Pero este post quiere ir un poco más allá, quería abrir un debate sobre qué valores hay que transmitir a tus hijos. Me refiero a que, por poner un ejemplo, si tus hijos van a vivir en una sociedad consumista, competitiva, interactiva, repleta de medios de comunicación… Los educarías en este tipo de valores vacíos y faltos de toda justificación ética?

Tampoco encuentro lógico educar a tus hijos con unos valores como respetar la naturaleza, consumir sólo alimentos naturales, que no coman comida rápida, que lo importante es participar, que es muy bonito compartir…

De qué le van a servir esos valores si luego entrarán en conflicto con los valores que encontrará en la sociedad donde se va a educar?

Educarías para crear a una bella persona o para que en el futuro pueda tener todas las oportunidades del mundo para alcanzar su desarrollo personal?

Interesantes preguntas porque cuando nace tu primer hijo/a comienzas a construirte mentalmente una serie de pautas que utilizarás para educarle. Por ejemplo, en mi caso no quería que a la niña la vistieran sólo de color rosa. Rechazo de plano el sexismo que se inculca ya desde la familia. No quiero que a mi hija le pongan nunca un impedimento por el simple hecho de ser una niña, así que si desde pequeña entiende que ella es igual que un niño, no se dejará amedrentar cuando se encuentre con el primer machista de mierda que le quiera parar los pies.

Más adelante le intentaremos inculcar valores como el respeto a los animales y la naturaleza, respetar a los que no han tenido tantas oportunidades como tú, luchar para mantener lo que te dieron tus padres y esforzarse para lograr las cosas. Creo mucho en la educación en positivo, el reconocimiento al mérito y al trabajo diario. Son valores y pautas que intentaremos crear en nuestra hija, si la televisión, sus amigos, el colegio, los malos profesores, las videoconsolas, el messenger… No nos lo impiden (aunque ya de partida hay que reconocer que partimos en una clara inferioridad numérica).

En mi familia nos enseñaron una serie de valores de la manera más sencilla y a la vez más efectiva: dando ejemplo con su comportamiento.
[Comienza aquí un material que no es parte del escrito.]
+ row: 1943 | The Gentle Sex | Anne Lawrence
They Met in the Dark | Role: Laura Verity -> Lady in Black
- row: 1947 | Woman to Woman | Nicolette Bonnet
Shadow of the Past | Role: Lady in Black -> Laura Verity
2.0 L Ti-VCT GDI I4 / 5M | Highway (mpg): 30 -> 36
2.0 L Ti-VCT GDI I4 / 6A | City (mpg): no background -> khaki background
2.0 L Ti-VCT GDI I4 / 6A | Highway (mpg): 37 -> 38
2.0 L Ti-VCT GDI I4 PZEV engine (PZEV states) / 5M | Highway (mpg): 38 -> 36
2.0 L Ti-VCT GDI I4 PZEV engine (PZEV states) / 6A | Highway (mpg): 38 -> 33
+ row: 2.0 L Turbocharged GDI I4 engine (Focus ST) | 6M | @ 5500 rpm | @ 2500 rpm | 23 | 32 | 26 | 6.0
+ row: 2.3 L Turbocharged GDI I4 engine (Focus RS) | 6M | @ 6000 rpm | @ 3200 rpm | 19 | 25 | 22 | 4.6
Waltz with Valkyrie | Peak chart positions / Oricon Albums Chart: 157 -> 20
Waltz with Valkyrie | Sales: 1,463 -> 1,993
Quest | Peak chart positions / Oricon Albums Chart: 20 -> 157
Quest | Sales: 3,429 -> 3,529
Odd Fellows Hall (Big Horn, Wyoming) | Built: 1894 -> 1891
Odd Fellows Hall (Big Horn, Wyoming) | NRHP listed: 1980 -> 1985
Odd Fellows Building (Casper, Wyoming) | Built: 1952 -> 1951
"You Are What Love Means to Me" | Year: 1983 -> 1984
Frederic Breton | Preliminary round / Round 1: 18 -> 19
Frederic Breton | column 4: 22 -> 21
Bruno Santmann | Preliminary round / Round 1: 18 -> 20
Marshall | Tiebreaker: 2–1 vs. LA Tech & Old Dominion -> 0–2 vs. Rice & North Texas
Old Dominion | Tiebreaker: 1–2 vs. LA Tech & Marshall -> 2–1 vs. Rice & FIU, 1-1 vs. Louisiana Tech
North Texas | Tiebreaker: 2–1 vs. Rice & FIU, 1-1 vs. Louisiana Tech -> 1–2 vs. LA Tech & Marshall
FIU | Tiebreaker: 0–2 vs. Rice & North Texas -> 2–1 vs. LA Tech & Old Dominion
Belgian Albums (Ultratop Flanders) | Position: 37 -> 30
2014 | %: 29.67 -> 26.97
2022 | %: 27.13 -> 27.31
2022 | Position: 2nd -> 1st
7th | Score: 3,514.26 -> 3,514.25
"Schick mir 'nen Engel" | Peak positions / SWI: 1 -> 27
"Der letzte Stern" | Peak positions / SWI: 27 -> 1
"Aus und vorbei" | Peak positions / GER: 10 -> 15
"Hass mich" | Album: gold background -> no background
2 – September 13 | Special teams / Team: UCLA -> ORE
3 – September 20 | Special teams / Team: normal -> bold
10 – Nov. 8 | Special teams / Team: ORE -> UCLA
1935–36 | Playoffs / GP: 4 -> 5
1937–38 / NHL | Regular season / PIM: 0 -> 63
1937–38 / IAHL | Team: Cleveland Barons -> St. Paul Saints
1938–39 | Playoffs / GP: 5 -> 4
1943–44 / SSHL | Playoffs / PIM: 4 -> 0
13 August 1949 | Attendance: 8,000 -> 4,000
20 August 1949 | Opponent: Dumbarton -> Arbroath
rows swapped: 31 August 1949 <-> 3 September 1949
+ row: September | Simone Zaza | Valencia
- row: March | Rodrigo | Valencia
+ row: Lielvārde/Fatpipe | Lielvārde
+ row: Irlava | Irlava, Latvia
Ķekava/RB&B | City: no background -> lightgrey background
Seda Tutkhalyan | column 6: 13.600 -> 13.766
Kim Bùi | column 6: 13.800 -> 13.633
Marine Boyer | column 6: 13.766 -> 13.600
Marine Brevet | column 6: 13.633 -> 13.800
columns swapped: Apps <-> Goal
Creo que tú eres un modelo a seguir para tus hijos (al menos los primeros años, luego pasas a ser un anticuado que no le comprendes), tus actos serán tomados como la actitud correcta a seguir, por eso poco a poco voy siendo consciente de que Anna está siempre pendiente de nosotros, de cómo nos comportamos con la gente, cómo tratamos a los animales, qué tono de voz utilizamos para charlar, discutir, saludar, reñir…

Qué complicado es esto de ser padre, porque en esta situación hay dos actitudes posibles: te vuelves pasota y dejas que el tiempo vaya criando a tus hijos, o bien te vuelves un obseso compulsivo que quiere controlar todas las variables que rodean la educación de tus hijos.

Lo natural es empezar obsesionado y con el tiempo descubres que lo mejor es que el proceso siga su ciclo natural, siempre dentro de unas pautas marcadas por tus valores, pero que nunca podremos controlarlo todo al 100%, así que lo mejor es aplicarle filosofía y entender que nos equivocaremos una y mil veces, que no siempre responderán a nuestras espectativas, que nosotros tampoco hacíamos caso a nuestros padres… Y que sobre todo, nosotros somos sus padres, que sus mejores amigos sean niños de su edad, que no confundamos roles por mucho cariño que le tengamos a nuestro hijos.

Bueno, ya véis uno de los motivos por lo que el ritmo de publicaciones va decayendo, porque tengo muchas cosas en la cabeza y todas están relacionadas con la niña, y como no quería convertir este blog en un consultorio para padres novatos, prefiero tomarme el tiempo que necesite hasta que encuentre un tema que me resulte interesante y rajar a gusto.